Friday, March 13, 2009

No Sign of Pay Cuts

I have pointed out that, as of January, payroll spending has hardly fallen, despite the four percent drop in the number of persons on payrolls. That is, those who kept their jobs are still getting paid well.

Yesterday the U.S. Treasury reported payroll tax collections for February. As with most of the previous months, those collections exceed what they were in the previous year -- see the chart below. Thus, I do not expect much (if any) of a reduction in payroll spending in February.

This is good news if you keep your job. This is bad news if you think high employee pay encourages employers to fire people.

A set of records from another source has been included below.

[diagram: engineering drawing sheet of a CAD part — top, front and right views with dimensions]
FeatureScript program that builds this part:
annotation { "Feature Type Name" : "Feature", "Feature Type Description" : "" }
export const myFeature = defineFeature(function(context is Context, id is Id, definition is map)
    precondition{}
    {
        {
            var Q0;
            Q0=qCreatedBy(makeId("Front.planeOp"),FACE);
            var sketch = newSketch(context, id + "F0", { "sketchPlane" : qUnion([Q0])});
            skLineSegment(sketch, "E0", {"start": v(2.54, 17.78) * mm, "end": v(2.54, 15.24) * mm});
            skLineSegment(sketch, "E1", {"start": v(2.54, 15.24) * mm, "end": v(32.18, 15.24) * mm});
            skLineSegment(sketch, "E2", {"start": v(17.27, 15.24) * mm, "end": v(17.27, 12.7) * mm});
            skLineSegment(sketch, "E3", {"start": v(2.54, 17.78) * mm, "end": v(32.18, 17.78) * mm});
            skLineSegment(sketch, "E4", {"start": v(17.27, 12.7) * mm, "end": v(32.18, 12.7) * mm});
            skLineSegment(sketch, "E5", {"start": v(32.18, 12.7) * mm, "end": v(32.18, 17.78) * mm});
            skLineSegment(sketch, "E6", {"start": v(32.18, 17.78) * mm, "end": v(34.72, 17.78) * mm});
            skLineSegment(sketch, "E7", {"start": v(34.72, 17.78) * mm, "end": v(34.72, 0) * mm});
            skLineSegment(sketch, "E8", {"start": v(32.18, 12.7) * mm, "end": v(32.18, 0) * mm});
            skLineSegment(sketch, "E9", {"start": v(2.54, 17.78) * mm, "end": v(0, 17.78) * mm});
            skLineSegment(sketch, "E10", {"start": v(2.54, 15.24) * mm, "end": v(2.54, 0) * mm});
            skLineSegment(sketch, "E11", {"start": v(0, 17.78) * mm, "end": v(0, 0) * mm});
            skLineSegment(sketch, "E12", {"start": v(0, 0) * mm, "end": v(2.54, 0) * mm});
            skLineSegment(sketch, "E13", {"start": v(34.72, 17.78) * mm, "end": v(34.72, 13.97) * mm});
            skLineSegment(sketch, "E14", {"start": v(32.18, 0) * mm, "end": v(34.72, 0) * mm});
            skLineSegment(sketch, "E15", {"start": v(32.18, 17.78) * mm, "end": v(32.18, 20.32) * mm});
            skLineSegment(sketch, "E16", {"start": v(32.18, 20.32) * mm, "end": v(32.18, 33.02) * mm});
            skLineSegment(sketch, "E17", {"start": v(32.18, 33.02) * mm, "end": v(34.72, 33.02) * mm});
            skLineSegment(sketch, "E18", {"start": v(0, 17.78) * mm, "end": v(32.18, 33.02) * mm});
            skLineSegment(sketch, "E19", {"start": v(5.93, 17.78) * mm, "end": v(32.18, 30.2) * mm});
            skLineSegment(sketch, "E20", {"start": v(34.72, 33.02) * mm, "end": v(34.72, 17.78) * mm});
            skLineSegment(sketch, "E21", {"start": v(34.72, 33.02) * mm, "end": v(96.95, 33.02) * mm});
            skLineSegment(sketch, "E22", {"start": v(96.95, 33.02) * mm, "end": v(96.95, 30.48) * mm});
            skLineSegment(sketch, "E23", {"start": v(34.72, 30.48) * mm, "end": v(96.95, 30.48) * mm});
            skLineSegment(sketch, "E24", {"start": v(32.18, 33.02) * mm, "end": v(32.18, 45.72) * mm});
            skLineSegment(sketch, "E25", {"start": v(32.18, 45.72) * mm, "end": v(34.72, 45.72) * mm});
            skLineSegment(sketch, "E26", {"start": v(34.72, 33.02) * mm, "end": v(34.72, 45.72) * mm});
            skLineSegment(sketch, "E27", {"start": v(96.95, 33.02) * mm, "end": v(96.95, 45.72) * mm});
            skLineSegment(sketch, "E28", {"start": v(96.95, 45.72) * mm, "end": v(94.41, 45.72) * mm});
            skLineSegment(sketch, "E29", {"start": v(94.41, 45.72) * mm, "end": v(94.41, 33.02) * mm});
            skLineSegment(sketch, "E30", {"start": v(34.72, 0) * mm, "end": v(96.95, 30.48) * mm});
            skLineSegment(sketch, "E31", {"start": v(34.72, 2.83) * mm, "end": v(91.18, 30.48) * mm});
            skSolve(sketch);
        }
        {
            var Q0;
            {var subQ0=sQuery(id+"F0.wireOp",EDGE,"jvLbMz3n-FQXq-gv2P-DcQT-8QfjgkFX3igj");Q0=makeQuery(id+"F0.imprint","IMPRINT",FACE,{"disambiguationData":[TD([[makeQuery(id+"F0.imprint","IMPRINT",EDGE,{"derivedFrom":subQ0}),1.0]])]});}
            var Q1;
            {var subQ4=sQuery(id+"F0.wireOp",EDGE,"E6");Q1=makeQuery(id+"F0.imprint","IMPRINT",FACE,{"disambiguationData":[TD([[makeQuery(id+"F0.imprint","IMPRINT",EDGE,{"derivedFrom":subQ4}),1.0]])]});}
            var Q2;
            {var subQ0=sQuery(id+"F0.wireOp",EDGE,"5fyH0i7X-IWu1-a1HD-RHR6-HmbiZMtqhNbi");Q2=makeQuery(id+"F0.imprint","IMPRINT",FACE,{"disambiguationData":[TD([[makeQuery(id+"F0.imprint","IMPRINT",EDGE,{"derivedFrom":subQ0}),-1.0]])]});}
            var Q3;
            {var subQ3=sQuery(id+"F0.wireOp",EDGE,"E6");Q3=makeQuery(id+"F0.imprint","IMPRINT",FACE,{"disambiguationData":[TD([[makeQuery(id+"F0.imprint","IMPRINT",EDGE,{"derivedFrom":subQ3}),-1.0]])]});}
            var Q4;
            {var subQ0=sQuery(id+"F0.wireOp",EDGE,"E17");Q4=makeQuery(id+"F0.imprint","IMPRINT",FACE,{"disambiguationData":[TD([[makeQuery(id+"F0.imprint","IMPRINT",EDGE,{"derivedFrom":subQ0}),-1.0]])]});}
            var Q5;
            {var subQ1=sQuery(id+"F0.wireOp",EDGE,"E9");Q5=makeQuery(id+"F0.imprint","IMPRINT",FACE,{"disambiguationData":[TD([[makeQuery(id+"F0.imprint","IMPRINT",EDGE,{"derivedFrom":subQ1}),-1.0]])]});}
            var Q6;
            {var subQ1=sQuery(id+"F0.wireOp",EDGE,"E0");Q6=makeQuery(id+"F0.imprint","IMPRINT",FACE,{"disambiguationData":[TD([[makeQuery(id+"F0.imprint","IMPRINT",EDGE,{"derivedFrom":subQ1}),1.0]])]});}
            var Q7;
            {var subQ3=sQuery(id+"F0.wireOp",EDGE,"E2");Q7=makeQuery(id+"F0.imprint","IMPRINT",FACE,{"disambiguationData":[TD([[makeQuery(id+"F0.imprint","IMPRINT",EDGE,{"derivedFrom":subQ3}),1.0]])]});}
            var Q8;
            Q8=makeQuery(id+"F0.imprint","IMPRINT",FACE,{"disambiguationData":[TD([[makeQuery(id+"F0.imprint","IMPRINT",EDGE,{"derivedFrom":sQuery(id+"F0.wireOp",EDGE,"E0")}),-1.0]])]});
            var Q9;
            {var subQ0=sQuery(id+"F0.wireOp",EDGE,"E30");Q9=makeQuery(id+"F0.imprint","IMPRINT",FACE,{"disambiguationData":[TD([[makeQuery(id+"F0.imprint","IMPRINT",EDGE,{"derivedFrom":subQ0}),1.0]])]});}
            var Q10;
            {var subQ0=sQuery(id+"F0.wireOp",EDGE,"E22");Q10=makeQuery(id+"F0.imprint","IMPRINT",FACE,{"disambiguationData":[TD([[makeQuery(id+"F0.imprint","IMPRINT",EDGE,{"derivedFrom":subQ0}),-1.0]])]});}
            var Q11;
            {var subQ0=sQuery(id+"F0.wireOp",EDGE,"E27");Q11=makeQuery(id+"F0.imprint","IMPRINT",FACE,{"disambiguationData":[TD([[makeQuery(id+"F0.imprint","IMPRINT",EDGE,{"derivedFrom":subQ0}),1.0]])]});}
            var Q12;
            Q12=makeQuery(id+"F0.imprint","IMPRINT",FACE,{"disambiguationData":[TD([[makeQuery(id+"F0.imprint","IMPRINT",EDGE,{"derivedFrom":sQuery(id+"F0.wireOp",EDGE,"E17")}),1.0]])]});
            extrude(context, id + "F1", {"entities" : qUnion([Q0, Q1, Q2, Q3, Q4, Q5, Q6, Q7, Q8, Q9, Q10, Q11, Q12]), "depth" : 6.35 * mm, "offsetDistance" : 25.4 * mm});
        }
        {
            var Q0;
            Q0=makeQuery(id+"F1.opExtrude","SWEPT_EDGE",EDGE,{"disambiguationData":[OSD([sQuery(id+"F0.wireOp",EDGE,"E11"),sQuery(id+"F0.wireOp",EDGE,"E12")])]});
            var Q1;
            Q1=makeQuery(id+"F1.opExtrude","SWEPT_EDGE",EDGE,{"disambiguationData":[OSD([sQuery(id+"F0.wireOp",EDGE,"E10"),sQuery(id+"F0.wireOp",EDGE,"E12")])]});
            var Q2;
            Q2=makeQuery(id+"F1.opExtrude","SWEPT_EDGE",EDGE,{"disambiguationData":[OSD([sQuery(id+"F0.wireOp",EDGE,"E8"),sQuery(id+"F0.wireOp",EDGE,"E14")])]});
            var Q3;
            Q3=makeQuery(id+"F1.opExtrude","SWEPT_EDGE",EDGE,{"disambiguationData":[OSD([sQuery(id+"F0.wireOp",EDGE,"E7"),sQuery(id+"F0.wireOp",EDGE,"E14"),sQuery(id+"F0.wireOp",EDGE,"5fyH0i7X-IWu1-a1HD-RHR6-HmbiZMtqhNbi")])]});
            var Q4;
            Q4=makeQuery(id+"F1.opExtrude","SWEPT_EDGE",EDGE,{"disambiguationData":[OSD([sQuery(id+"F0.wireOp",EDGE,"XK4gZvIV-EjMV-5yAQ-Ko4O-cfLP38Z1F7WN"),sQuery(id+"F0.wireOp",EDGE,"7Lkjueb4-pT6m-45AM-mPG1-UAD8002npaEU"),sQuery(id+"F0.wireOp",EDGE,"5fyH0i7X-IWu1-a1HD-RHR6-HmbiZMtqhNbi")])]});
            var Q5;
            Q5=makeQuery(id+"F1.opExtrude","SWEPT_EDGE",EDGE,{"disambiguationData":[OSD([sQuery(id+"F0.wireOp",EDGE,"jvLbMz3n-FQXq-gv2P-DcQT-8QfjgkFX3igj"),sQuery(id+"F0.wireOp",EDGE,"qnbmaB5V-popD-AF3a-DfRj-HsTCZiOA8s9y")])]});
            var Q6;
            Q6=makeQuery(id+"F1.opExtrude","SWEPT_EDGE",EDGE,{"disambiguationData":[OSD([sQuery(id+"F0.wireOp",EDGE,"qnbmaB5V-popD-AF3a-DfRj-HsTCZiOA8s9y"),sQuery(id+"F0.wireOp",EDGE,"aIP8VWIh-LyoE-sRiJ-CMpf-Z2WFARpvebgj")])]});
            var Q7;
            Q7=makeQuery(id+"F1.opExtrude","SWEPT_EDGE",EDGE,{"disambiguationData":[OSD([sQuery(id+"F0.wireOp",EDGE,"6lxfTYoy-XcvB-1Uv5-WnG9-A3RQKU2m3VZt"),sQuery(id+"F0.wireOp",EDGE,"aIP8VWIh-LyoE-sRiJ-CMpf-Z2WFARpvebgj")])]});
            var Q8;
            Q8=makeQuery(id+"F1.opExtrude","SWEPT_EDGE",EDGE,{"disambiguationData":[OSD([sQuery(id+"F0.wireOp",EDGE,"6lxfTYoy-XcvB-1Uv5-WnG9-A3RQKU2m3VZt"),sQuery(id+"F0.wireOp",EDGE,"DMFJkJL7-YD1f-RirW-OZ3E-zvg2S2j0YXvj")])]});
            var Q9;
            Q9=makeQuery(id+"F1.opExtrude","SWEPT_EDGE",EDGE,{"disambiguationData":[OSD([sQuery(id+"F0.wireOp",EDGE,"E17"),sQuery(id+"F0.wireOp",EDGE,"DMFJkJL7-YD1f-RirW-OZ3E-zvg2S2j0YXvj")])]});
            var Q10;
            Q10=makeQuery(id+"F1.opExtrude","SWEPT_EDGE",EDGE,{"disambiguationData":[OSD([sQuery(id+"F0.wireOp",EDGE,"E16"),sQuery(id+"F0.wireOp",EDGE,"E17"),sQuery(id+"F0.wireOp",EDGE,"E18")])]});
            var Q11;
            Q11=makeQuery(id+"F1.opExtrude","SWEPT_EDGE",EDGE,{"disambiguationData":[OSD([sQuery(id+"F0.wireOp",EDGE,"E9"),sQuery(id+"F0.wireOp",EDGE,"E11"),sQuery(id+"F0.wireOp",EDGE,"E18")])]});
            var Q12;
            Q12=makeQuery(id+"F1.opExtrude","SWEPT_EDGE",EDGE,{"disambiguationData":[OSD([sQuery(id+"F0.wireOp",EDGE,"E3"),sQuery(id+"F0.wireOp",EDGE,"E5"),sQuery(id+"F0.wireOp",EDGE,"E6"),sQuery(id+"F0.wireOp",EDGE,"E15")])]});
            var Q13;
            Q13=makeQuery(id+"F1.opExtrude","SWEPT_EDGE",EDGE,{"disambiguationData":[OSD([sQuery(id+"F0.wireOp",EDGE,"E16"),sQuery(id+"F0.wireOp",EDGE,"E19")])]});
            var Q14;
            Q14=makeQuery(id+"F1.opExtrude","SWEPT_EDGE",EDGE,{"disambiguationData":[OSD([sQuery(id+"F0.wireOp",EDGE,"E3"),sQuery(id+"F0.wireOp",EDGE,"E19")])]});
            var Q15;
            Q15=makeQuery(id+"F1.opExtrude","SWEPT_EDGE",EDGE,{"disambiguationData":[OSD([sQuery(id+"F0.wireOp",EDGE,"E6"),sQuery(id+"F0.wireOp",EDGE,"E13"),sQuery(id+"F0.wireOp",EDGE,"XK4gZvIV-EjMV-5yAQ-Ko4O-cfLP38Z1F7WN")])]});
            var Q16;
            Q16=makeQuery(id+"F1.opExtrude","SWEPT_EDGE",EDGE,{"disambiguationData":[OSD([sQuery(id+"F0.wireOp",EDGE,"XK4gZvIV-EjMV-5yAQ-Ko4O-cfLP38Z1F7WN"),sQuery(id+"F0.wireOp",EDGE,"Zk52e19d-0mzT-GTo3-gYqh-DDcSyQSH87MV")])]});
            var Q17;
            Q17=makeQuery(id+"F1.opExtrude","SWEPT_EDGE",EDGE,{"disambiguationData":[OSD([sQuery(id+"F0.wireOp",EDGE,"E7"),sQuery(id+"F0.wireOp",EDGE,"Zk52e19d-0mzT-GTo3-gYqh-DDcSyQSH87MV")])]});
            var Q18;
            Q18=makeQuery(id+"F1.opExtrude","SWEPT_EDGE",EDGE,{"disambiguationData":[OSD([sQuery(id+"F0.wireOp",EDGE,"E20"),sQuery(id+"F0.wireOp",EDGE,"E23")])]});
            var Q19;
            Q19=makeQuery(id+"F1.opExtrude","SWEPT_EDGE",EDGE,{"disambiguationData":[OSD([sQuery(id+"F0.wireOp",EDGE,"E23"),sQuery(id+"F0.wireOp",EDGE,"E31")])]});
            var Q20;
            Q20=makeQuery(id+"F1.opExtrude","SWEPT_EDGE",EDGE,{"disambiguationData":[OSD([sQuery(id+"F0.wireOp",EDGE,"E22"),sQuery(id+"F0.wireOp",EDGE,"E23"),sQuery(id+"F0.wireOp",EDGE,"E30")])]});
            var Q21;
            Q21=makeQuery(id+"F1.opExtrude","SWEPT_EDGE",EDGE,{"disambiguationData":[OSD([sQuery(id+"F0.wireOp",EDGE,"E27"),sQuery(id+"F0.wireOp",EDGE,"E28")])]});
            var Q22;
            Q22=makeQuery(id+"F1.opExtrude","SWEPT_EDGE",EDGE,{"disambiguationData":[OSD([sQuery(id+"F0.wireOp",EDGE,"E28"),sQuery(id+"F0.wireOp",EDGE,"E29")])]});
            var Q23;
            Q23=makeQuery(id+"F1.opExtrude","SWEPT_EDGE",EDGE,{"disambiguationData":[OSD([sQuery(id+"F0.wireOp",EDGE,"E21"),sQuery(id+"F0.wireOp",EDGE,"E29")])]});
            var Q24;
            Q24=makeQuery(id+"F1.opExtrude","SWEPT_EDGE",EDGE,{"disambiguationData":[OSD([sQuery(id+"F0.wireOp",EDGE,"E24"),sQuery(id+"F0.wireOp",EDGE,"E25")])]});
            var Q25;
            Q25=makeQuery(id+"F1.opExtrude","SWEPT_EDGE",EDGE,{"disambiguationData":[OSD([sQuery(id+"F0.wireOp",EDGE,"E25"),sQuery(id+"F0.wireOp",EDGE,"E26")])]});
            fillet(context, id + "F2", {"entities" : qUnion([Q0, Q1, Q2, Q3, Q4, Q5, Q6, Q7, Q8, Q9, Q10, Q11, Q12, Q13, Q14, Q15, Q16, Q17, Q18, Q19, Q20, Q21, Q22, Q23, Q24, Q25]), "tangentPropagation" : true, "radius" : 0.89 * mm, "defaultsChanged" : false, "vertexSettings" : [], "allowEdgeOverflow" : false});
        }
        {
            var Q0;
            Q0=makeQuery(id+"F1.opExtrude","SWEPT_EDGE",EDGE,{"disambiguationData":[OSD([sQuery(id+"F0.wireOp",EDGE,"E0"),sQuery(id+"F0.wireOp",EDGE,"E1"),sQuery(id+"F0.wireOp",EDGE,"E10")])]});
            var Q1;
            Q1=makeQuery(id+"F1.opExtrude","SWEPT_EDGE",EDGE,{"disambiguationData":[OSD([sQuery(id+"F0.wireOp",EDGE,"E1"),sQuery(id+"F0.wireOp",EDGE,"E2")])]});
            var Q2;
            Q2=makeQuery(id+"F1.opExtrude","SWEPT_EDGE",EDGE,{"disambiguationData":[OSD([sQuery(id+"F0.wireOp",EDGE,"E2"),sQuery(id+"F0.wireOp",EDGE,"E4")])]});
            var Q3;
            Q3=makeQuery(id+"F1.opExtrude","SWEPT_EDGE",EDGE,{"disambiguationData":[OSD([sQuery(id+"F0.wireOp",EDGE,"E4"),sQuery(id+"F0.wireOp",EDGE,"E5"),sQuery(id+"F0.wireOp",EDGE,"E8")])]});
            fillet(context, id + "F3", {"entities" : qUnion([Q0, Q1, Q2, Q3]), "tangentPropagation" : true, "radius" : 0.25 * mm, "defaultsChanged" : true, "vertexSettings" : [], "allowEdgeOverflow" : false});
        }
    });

[technical note: tax collections are highly seasonal, so my chart shows each month as compared to the same month in the previous year].


Anon said...

How would those individuals who have started working a 2nd job influence payroll tax collections. I think it would be fascinating to attempt to find out the number of individuals who now work 2 or more jobs since the recession started. I think it could play a role in payroll tax collections. Maybe it's just me, but it seems that it would be interesting to compare recessionary periods by how many people work more than 1 job. How does this recession compare to other recessions when viewed through those individuals who felt compelled to get a 2nd job?

Milton Recht said...

Reductions in fringe benefits will not reduce payroll taxes.

Tino said...


The number of people with two or more jobs is the same now as it was one year ago (7.676 million vs. 7.610 million). As a share of the workforce it's slightly higher tough.